Define "Trig". Define "Calculus". There's a significant amount of calculus that involves trig, so I think you'd have a hard time completely separating them, much less comparing difficulty (which, as jtbell said, is something else that needs defining here).
I never took a class in trig, but I can tell you that it'd probably be 'harder' than calculus. I say this because in calculus, you've improved your mathematical maturity to a much greater level. Perhaps I'm just unique, but by the time I was halfway through calc III, I felt like I understood math pretty well from an applied standpoint, and even knew a little theory. Trig though ... that's just memorizing formulas. I didn't understand what was going on with the identities until I'd practiced my algebra skills in calculus. YMMV
And also why don't you tell us why you have this question? It would help to have some context. edit: I totally agree with what Angry Citizen said.

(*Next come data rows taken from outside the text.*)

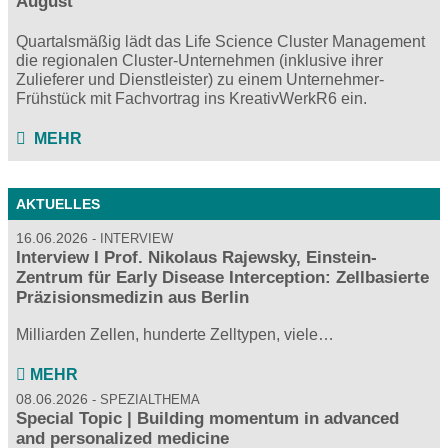
August
Quartalsmäßig lädt das Life Science Cluster Management
die regionalen Cluster-Unternehmen (inklusive ihrer
Zulieferer und Dienstleister) zu einem Unternehmer-
Frühstück mit Fachvortrag ins KreativWerkR6 ein.
MEHR
AKTUELLES
16.06.2026
INTERVIEW
Interview I Prof. Nikolaus Rajewsky, Einstein-
Zentrum für Early Disease Interception: Zellbasierte
Präzisionsmedizin aus Berlin
Milliarden Zellen, hunderte Zelltypen, viele…
MEHR
08.06.2026
SPEZIALTHEMA
Special Topic | Building momentum in advanced
and personalized medicine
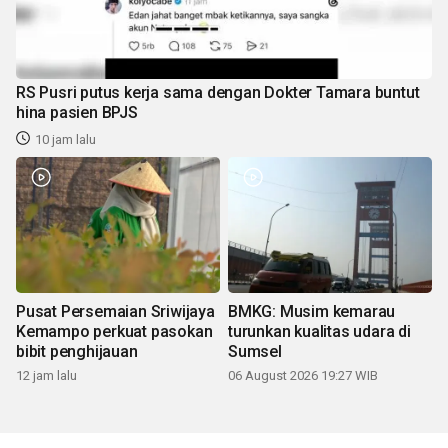
RS Pusri putus kerja sama dengan Dokter Tamara buntut
hina pasien BPJS
10 jam lalu
Pusat Persemaian Sriwijaya
BMKG: Musim kemarau
Kemampo perkuat pasokan
turunkan kualitas udara di
bibit penghijauan
Sumsel
12 jam lalu
06 August 2026 19:27 WIB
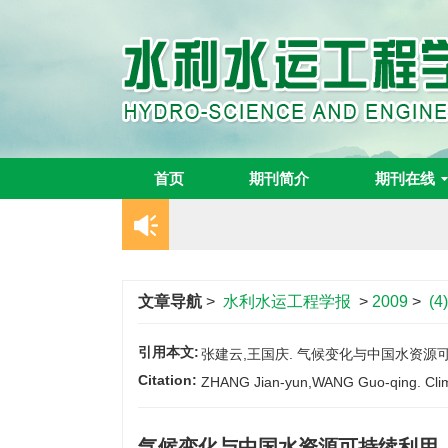
首页
期刊简介
期刊在线
文章导航
>
水利水运工程学报
>
2009
>
(4)
引用本文:
张建云,王国庆. 气候变化与中国水资源可持续利
Citation:
ZHANG Jian-yun,WANG Guo-qing. Climate
气候变化与中国水资源可持续利用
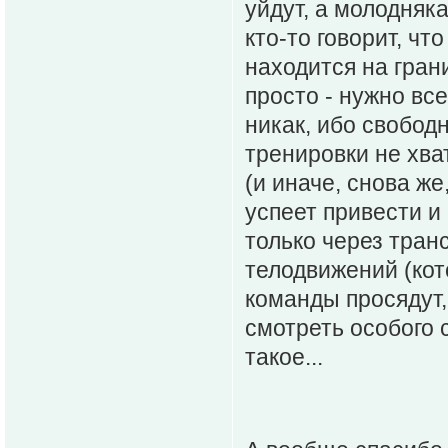
уйдут, а молодняка
кто-то говорит, чт
находится на гран
просто - нужно вс
никак, ибо свобод
тренировки не хва
(и иначе, снова же
успеет привести и
только через тран
телодвижений (кот
команды просядут,
смотреть особого 
такое...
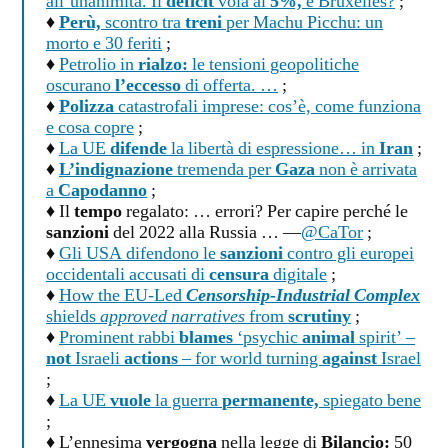
all’unanimità. Il
deficit
vola al
5%,
e Bruxelles?
;
♦
Perù,
scontro tra
treni
per Machu Picchu: un
morto e 30 feriti
;
♦
Petrolio in
rialzo:
le tensioni geopolitiche
oscurano
l’eccesso
di offerta. …
;
♦
Polizza
catastrofali imprese: cos’è, come funziona
e cosa copre
;
♦
La UE
difende
la libertà di espressione… in
Iran
;
♦
L’indignazione
tremenda per
Gaza
non è arrivata
a
Capodanno
;
♦ Il
tempo
regalato: … errori? Per capire perché le
sanzioni
del 2022 alla Russia … —
@CaTor
;
♦
Gli USA difendono le
sanzioni
contro gli europei
occidentali accusati di
censura
digitale
;
♦
How the EU-Led
Censorship-Industrial Complex
shields
approved narratives
from
scrutiny
;
♦
Prominent rabbi
blames
‘psychic
animal
spirit’ –
not
Israeli
actions
– for world turning
against
Israel
;
♦
La UE
vuole
la guerra
permanente,
spiegato bene
;
♦ L’ennesima
vergogna
nella legge di
Bilancio:
50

calculus involves the concepts of derivatives and integrals of functions. trig functions are one class of functions. so trig is more the study of one class of examples and calculus is an idea. in practice one applies the idea behind calculus to examples like those found in trig. thus if you study calculus purely abstractly, it might seem easier than trig, but if you study the examples of calculus, then trig will be a necessary prerequisite to doing calculus in many cases of practical interest. I myself learned advanced calculus of banach spaces a la loomis and sternberg before learning trig. a kind of goofy progression. i could prove the graph of a function of bounded variation had measure zero before i learned to integrate tan(x). i do not recommend this order of topics. in general, walk first, then run. but one could learn first the calculus of polynomial functions, before knowing trig.

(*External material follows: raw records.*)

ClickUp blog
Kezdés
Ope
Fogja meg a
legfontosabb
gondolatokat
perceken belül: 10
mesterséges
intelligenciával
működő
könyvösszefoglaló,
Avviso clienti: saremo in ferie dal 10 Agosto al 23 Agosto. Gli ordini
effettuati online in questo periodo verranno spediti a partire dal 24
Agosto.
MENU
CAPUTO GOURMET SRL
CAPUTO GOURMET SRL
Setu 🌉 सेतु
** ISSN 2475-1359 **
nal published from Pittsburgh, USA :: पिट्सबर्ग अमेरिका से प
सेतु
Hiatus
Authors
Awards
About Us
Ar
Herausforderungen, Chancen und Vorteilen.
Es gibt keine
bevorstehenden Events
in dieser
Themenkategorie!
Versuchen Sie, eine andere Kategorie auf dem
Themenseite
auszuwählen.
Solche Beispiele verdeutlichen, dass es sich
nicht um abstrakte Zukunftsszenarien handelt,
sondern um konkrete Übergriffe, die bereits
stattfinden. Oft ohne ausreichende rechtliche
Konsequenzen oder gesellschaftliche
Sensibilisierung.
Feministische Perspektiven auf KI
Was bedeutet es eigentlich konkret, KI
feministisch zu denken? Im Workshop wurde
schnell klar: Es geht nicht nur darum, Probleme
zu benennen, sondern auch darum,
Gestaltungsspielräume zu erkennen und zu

Very nice:) Anyways I don't like Trig because many teachers require memorization (atleast at my high schools and no proofs, not that it's terribly hard to prove though).

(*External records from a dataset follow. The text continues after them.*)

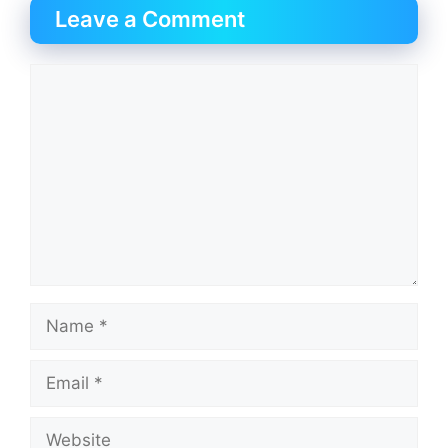
Leave a Comment
Comment
Name
Email
Website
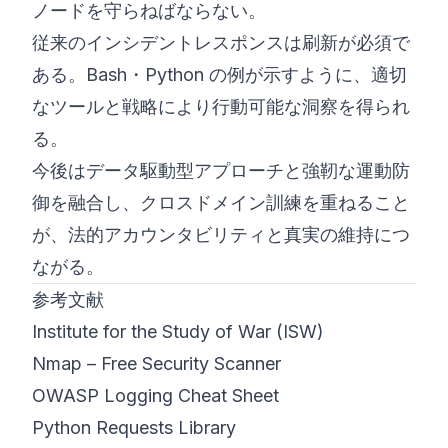
ノードを守らねばならない。
従来のインシデントレスポンスは刷新が必須で
ある。Bash・Python の例が示すように、適切
なツールと戦略により行動可能な洞察を得られ
る。
今後はデータ駆動型アプローチと強靭な運動防
御を融合し、クロスドメイン訓練を重ねること
が、法的アカウンタビリティと真実の維持につ
ながる。
参考文献
Institute for the Study of War (ISW)
Nmap – Free Security Scanner
OWASP Logging Cheat Sheet
Python Requests Library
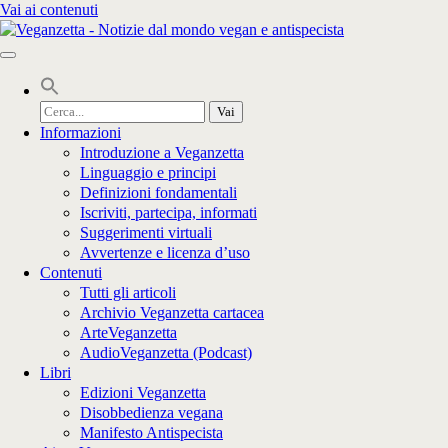
Vai ai contenuti
Cerca
per:
Informazioni
Introduzione a Veganzetta
Linguaggio e principi
Definizioni fondamentali
Iscriviti, partecipa, informati
Suggerimenti virtuali
Avvertenze e licenza d’uso
Contenuti
Tutti gli articoli
Archivio Veganzetta cartacea
ArteVeganzetta
AudioVeganzetta (Podcast)
Libri
Edizioni Veganzetta
Disobbedienza vegana
Manifesto Antispecista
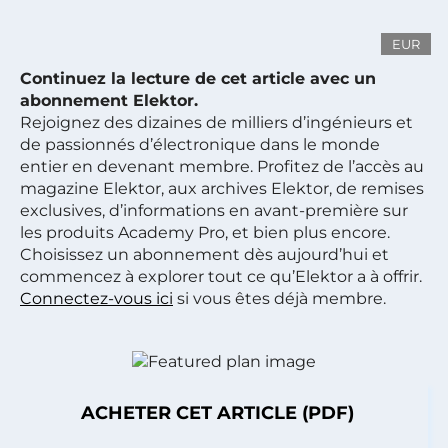
EUR
Continuez la lecture de cet article avec un
abonnement Elektor.
Rejoignez des dizaines de milliers d’ingénieurs et
de passionnés d’électronique dans le monde
entier en devenant membre. Profitez de l’accès au
magazine Elektor, aux archives Elektor, de remises
exclusives, d’informations en avant-première sur
les produits Academy Pro, et bien plus encore.
Choisissez un abonnement dès aujourd’hui et
commencez à explorer tout ce qu’Elektor a à offrir.
Connectez-vous ici
si vous êtes déjà membre.
ACHETER CET ARTICLE (PDF)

i don't think there really is a difference in terms of difficulty. It's the same as anything in maths really, you just have to practice it until it becomes automatic and you don't even stop to think about difficulty.
The question is due to - for some people trig seems to be much harder than calculus? How daunting. Since most, if not all schools teach trig before calculus?
yeah Its silly to have students memorize things because the good teachers derive everything so the students in the class can understand why each formula has the look that it has. Then your not memorizing but understanding .
I had a MUCH harder time grasping concepts in my trig class than I did in my calculus class. Calculus was, by far, the easiest math class for me in high school.
The rigorous study of calculus can get pretty tough. If you are talking about the "computational" calculus then that is a lot easier though.
On the other hand, computational trig as it's generally taught in high school is a lot easier than calculus. You usually need to be able to do that sort of trig to be able to do computational calculus.
Hmm Calculus is harder, computational or rigorous, except if you only integrate x dx and derivate e^x Atleast in my calculus course you had to know trigonometry pretty well or you would certainly fail.